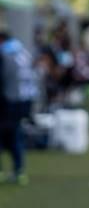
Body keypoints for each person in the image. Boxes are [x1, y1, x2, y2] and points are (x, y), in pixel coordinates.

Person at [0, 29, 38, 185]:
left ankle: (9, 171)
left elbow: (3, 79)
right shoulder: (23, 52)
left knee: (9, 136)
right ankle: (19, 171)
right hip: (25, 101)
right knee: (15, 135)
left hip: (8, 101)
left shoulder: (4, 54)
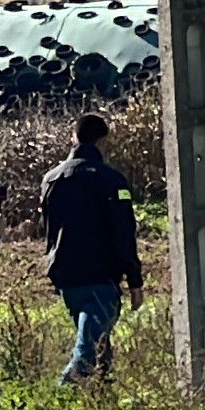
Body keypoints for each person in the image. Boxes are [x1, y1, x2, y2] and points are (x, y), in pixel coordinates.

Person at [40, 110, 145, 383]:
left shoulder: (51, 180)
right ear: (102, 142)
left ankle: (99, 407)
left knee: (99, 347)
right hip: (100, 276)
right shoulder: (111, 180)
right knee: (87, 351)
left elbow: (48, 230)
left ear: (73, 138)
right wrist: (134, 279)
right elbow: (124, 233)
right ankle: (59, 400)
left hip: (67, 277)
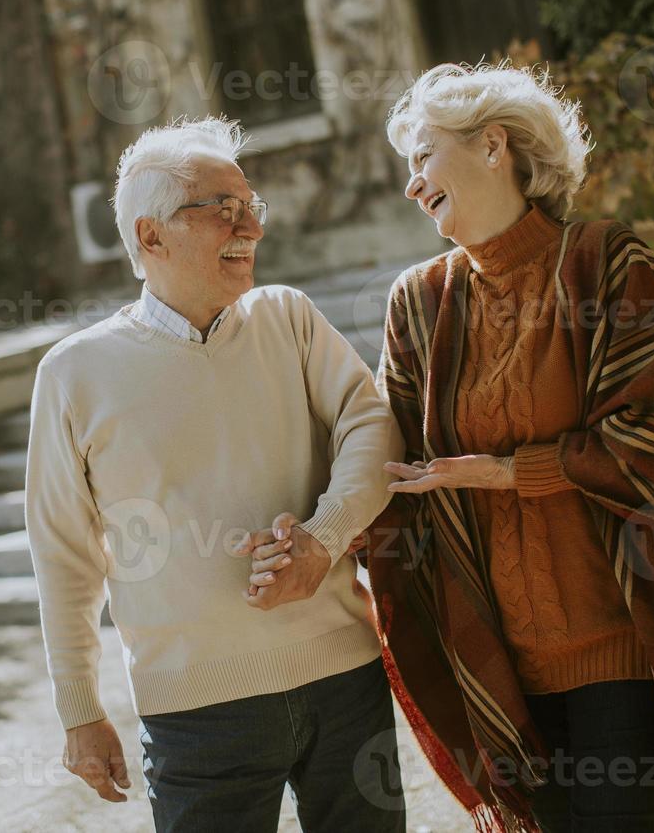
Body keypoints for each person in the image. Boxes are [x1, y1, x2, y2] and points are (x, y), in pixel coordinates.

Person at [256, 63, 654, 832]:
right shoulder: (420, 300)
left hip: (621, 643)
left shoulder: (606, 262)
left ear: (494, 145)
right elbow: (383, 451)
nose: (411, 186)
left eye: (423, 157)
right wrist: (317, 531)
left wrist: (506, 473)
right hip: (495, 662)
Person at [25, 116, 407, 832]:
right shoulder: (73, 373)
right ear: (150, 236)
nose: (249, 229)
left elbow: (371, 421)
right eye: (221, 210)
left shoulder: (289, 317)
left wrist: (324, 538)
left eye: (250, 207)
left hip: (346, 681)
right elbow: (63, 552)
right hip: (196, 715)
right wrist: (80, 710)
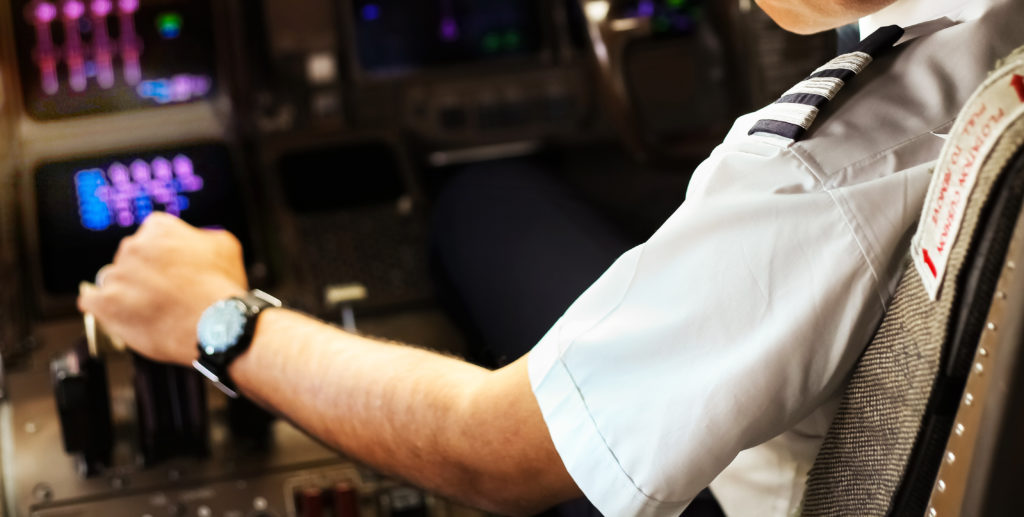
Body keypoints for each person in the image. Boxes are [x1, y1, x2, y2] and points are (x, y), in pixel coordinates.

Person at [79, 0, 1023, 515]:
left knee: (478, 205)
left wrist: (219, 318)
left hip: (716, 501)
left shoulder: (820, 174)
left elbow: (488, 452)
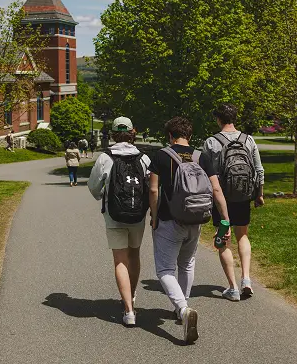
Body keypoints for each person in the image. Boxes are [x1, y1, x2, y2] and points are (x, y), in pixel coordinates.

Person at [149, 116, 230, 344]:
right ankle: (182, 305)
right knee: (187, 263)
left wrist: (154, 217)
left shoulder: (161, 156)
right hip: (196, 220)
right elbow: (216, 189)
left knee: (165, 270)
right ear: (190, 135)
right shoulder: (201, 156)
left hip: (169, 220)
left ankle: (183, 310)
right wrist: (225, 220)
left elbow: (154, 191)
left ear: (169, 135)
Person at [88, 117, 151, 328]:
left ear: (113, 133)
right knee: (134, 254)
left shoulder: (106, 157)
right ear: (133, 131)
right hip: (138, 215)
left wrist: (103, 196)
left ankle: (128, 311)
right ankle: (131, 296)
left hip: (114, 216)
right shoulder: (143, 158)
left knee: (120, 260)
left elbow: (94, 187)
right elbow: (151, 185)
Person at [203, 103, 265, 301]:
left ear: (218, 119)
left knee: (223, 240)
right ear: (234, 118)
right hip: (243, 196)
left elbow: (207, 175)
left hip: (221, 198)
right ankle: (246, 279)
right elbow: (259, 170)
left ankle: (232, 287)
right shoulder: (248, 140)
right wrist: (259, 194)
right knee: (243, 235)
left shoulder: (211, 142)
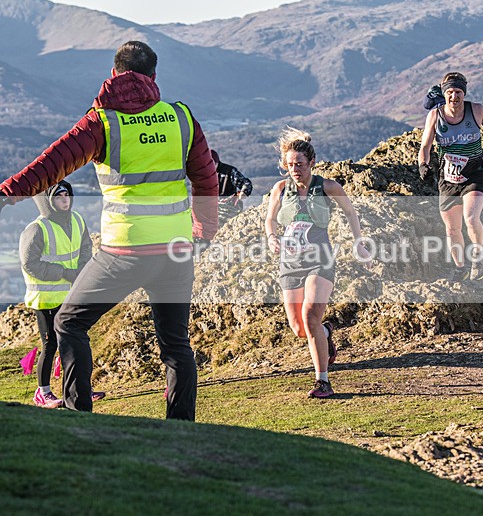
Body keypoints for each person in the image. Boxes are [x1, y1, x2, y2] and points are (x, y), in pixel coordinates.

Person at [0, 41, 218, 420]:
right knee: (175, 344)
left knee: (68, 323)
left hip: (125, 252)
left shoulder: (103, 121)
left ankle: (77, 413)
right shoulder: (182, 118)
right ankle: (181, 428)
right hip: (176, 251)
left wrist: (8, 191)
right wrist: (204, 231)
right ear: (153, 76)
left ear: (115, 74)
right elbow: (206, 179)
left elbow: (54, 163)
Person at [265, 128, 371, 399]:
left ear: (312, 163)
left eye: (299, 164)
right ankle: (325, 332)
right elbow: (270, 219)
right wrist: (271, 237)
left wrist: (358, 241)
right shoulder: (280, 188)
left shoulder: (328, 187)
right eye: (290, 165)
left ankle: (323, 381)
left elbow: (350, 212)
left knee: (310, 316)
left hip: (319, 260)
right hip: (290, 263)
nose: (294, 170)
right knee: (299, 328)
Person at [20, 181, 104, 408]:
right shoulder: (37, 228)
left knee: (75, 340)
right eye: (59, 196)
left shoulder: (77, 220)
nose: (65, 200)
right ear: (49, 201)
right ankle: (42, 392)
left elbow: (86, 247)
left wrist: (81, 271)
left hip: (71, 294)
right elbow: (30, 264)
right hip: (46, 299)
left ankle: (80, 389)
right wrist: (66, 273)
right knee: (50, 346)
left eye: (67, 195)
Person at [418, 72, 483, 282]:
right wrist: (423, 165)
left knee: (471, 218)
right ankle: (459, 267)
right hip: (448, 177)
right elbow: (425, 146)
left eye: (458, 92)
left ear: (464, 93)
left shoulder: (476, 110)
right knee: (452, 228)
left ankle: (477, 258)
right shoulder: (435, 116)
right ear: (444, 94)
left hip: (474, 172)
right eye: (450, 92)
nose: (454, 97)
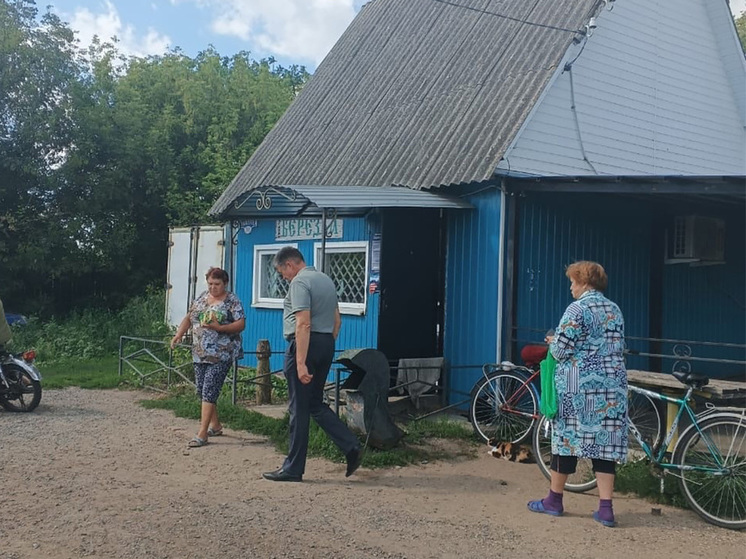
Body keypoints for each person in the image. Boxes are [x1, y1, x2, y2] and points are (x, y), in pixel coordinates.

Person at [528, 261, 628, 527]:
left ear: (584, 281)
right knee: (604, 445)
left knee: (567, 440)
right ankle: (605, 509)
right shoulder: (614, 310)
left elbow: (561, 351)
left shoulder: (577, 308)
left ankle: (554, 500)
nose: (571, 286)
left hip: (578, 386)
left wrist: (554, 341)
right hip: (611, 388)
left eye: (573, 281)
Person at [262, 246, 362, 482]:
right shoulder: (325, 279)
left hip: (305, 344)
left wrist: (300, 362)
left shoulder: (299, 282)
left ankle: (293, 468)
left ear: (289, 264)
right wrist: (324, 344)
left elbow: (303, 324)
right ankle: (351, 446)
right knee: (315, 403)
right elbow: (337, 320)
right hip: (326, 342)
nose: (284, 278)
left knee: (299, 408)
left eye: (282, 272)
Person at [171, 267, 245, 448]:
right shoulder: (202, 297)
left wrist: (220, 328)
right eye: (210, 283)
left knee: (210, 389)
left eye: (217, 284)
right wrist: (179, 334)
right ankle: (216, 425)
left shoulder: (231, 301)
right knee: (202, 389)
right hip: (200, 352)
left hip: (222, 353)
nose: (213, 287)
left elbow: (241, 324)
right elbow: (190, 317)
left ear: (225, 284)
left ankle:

=== The problem ===
Skip the pictures, then retype every line above exactly.

=== Solution ===
Body keypoints for each person in the image. Boxes are [x1, y1, x2, y2] and points are (x, y), in pixel coordinates.

Person at [0, 29, 38, 185]:
left ankle: (9, 171)
left elbow: (3, 79)
right shoulder: (23, 52)
left knee: (9, 136)
right ankle: (19, 171)
right hip: (25, 101)
right knee: (15, 135)
left hip: (8, 101)
left shoulder: (4, 54)
Body keypoints for each person in the image. Boxes are [x1, y1, x2, y2] and points are (x, y), in pixel coordinates.

Person at [40, 110, 145, 383]:
left shoulder: (51, 180)
right ear: (102, 142)
left ankle: (99, 407)
left knee: (99, 347)
right hip: (100, 276)
right shoulder: (111, 180)
right knee: (87, 351)
left elbow: (48, 230)
left ear: (73, 138)
right wrist: (134, 279)
right elbow: (124, 233)
right ankle: (59, 400)
left hip: (67, 277)
Body keypoints for each person in the image. Boxes are [x1, y1, x2, y2] and points are (x, y), in pixel coordinates.

Person at [256, 63, 654, 832]:
right shoulder: (420, 300)
left hip: (621, 643)
left shoulder: (606, 262)
left ear: (494, 145)
right elbow: (383, 451)
nose: (411, 186)
left eye: (423, 157)
right wrist: (317, 531)
left wrist: (506, 473)
right hip: (495, 662)
Person at [25, 116, 407, 832]:
right shoulder: (73, 373)
right ear: (150, 236)
nose: (249, 229)
left elbow: (371, 421)
right eye: (221, 210)
left shoulder: (289, 317)
left wrist: (324, 538)
left eye: (250, 207)
left hip: (346, 681)
right elbow: (63, 552)
right hip: (196, 715)
right wrist: (80, 710)
Body keypoints for each person in the image. Boxes are [x1, y1, x2, y2] and points are (x, y), in pixel coordinates.

Person at [79, 0, 1023, 515]:
left knee: (478, 205)
left wrist: (219, 318)
left hip: (716, 501)
left shoulder: (820, 174)
left elbow: (488, 452)
Body keypoints for each person in the image. Boxes are [x1, y1, x2, y2] and points are (x, y), in pixel coordinates.

Person at [149, 116, 230, 344]:
right ankle: (182, 305)
right knee: (187, 263)
left wrist: (154, 217)
left shoulder: (161, 156)
right hip: (196, 220)
right elbow: (216, 189)
left knee: (165, 270)
right ear: (190, 135)
right shoulder: (201, 156)
left hip: (169, 220)
left ankle: (183, 310)
right wrist: (225, 220)
left elbow: (154, 191)
left ear: (169, 135)
Person at [88, 117, 151, 328]:
left ear: (113, 133)
right knee: (134, 254)
left shoulder: (106, 157)
right ear: (133, 131)
right hip: (138, 215)
left wrist: (103, 196)
left ankle: (128, 311)
right ankle: (131, 296)
left hip: (114, 216)
right shoulder: (143, 158)
left knee: (120, 260)
left elbow: (94, 187)
right elbow: (151, 185)
Person at [203, 103, 265, 301]:
left ear: (218, 119)
left knee: (223, 240)
right ear: (234, 118)
right hip: (243, 196)
left elbow: (207, 175)
left hip: (221, 198)
right ankle: (246, 279)
right elbow: (259, 170)
left ankle: (232, 287)
right shoulder: (248, 140)
right wrist: (259, 194)
right knee: (243, 235)
left shoulder: (211, 142)
Body keypoints for each person in the image. Boxes are [x1, y1, x2, y2] and points are (x, y), in pixel coordinates.

Person at [0, 41, 218, 420]:
right knee: (175, 344)
left knee: (68, 323)
left hip: (125, 252)
left shoulder: (103, 121)
left ankle: (77, 413)
right shoulder: (182, 118)
right ankle: (181, 428)
right hip: (176, 251)
left wrist: (8, 191)
right wrist: (204, 231)
right ear: (153, 76)
left ear: (115, 74)
right elbow: (206, 179)
left elbow: (54, 163)
Person at [265, 128, 371, 399]:
left ear: (312, 163)
left eye: (299, 164)
right ankle: (325, 332)
right elbow: (270, 219)
right wrist: (271, 237)
left wrist: (358, 241)
right shoulder: (280, 188)
left shoulder: (328, 187)
right eye: (290, 165)
left ankle: (323, 381)
left elbow: (350, 212)
left knee: (310, 316)
left hip: (319, 260)
right hip: (290, 263)
nose: (294, 170)
right knee: (299, 328)
Person at [20, 181, 104, 408]:
right shoulder: (37, 228)
left knee: (75, 340)
right eye: (59, 196)
left shoulder: (77, 220)
nose: (65, 200)
right ear: (49, 201)
right ankle: (42, 392)
left elbow: (86, 247)
left wrist: (81, 271)
left hip: (71, 294)
right elbow: (30, 264)
right hip: (46, 299)
left ankle: (80, 389)
right wrist: (66, 273)
right knee: (50, 346)
left eye: (67, 195)
Person at [418, 72, 483, 282]:
right wrist: (423, 165)
left knee: (471, 218)
right ankle: (459, 267)
right hip: (448, 177)
right elbow: (425, 146)
left eye: (458, 92)
left ear: (464, 93)
left shoulder: (476, 110)
right knee: (452, 228)
left ankle: (477, 258)
right shoulder: (435, 116)
right ear: (444, 94)
left hip: (474, 172)
right eye: (450, 92)
nose: (454, 97)
Body keypoints for each person in the image. Boxes are [x1, y1, x2, y2] and points are (x, y), in pixel coordinates.

Person at [528, 261, 628, 527]:
left ear: (584, 281)
right knee: (604, 445)
left knee: (567, 440)
right ankle: (605, 509)
right shoulder: (614, 310)
left elbow: (561, 351)
left shoulder: (577, 308)
left ankle: (554, 500)
nose: (571, 286)
left hip: (578, 386)
left wrist: (554, 341)
right hip: (611, 388)
left eye: (573, 281)
Person at [262, 246, 362, 482]:
right shoulder: (325, 279)
left hip: (305, 344)
left wrist: (300, 362)
left shoulder: (299, 282)
left ankle: (293, 468)
left ear: (289, 264)
right wrist: (324, 344)
left elbow: (303, 324)
right ankle: (351, 446)
right knee: (315, 403)
right elbow: (337, 320)
right hip: (326, 342)
nose: (284, 278)
left knee: (299, 408)
left eye: (282, 272)
Person at [171, 267, 245, 448]:
right shoulder: (202, 297)
left wrist: (220, 328)
right eye: (210, 283)
left knee: (210, 389)
left eye: (217, 284)
right wrist: (179, 334)
right ankle: (216, 425)
left shoulder: (231, 301)
right knee: (202, 389)
right hip: (200, 352)
left hip: (222, 353)
nose: (213, 287)
left elbow: (241, 324)
right elbow: (190, 317)
left ear: (225, 284)
left ankle:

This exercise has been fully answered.